Jansa: Wenn die EU zerfällt, werden sich mehrere Staatengruppen in Europa bilden, mit unterschiedlichem Status und formell unabhängig. Kleine Staaten, die ökonomisch an größere Staaten gebunden sind, werden in der jeweiligen Gruppe landen.

APA: Slowenien wird also eher im "deutschen Block" landen.

Jansa: So wie Österreich.

APA: Sollten Österreich, Slowenien und Kroatien eine engere Zusammenarbeit eingehen nach dem Vorbild der Visegrad-Staaten (Tschechien, Slowakei, Polen, Ungarn)?

Jansa: Ich glaube, dass ganz Mitteleuropa enger zusammenarbeiten sollte, so wie etwa die nordischen Staaten, die Skandinavier und Balten. Das wäre auch sehr produktiv innerhalb der EU. Es ist viel leichter, drei oder vier Staatengruppen zu koordinieren als 28 Staaten. Die regionale Zusammenarbeit ist möglich und erwünscht, weil sie ermöglicht, dass die EU überhaupt funktioniert. Mitteleuropa ist ein Raum, der organisch und historisch zusammengehört.

APA: Wie bewerten Sie die Lage der Demokratie und des Rechtsstaates in Staaten wie Ungarn und Polen?

Jansa: Slowenien hat wesentlich größere Schwierigkeiten mit dem Rechtsstaat als Ungarn oder Polen. In keinem dieser Länder wird Repression eingesetzt, um etwa den Oppositionsführer drei Wochen vor der Wahl ins Gefängnis zu stecken (Jansa musste vor der Parlamentswahl 2014 eine rechtskräftige Haftstrafe in der Patria-Korruptionsaffäre antreten, Anm.). Das kann nur in Slowenien passieren. Wenn so etwas in Ungarn oder Polen passierte, würden man in Europa bis an die Decke springen.

APA: Wie erklären Sie sich diesen Unterschied?

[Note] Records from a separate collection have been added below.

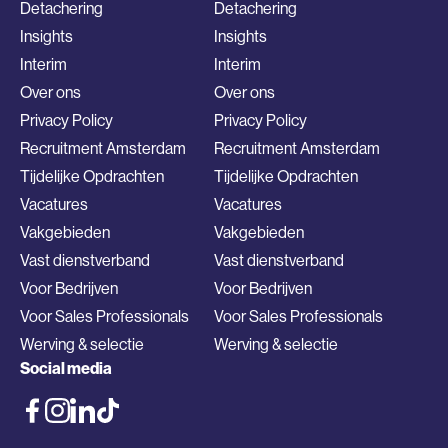
Detachering
Detachering
Insights
Insights
Interim
Interim
Over ons
Over ons
Privacy Policy
Privacy Policy
Recruitment Amsterdam
Recruitment Amsterdam
Tijdelijke Opdrachten
Tijdelijke Opdrachten
Vacatures
Vacatures
Vakgebieden
Vakgebieden
Vast dienstverband
Vast dienstverband
Voor Bedrijven
Voor Bedrijven
Voor Sales Professionals
Voor Sales Professionals
Werving & selectie
Werving & selectie
Social media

Jansa: Offenbar gibt es da doppelte Maßstäbe, weil Slowenien eine linke Regierung hat.

APA: Ist Ihnen ein Stein vom Herzen gefallen, als Alexander Van der Bellen die Bundespräsidentenwahl gewonnen hat?

Jansa: Ich unterstütze jeden, der von den österreichischen Wählern ausgesucht wird, weil das ihre souveräne Entscheidung ist, natürlich unter der Bedingung, dass alle ihre Kampagne anständig führen können und keiner eingesperrt wird. Wenn das Ergebnis umgekehrt gewesen wäre, hätte sich Österreich in einer ähnlichen Situation wie unter Schwarz-Blau wiedergefunden, als es völlig aus dem Rahmen gefallene Vorschläge gab wie jenen, die Österreicher aus der EU auszuschließen. Es wird bei den Parlamentswahlen in Österreich höchstwahrscheinlich zu Veränderungen kommen, und da kann ein Präsident mit einer anderen Parteifarbe für Gleichgewicht sorgen.

APA: Wie sieht es mit Ihrer politischen Zukunft aus? Werden Sie bei den nächsten Parlamentswahlen wieder antreten?

Jansa: Unser historisches Ziel ist die Normalisierung Sloweniens. Wir führen in den Umfragen deutlich. Unser einziges Problem ist, dass wir nicht wissen, wer unser Gegner sein wird. Es wird nämlich immer (kurz vor den Wahlen, Anm.) eine neue Partei aus den gescheiterten Parteien gemacht. (2011 unterlag Jansas SDS der Linkspartei "Positives Slowenien" des Laibacher Bürgermeisters Zoran Jankovic, 2014 der neugegründeten Namenspartei des angesehenen Verfassungsjuristen Miro Cerar, Anm.)

(Das Gespräch führte Stefan Vospernik/APA)

Zur Person: Janez Jansa (57) steht seit 23 Jahren an der Spitze der konservativen Demokratischen Partei (SDS), war von 2004 bis 2008 und in den Jahren 2012 bis 2013 slowenischer Regierungschef. Sein politisches Kapital erwarb er sich als Organisator des bewaffneten Widerstandes gegen die jugoslawische Armee im Unabhängigkeitskrieg, der sich Ende Juni zum 25. Mal jährt. Der langjährige Oppositionsführer sieht Slowenien immer noch von ex-kommunistischen Netzwerken dominiert. Seine Verurteilung in der Patria-Korruptionsaffäre, die ihn 2014 für einige Wochen ins Gefängnis brachte, sieht er als politisch motiviert an.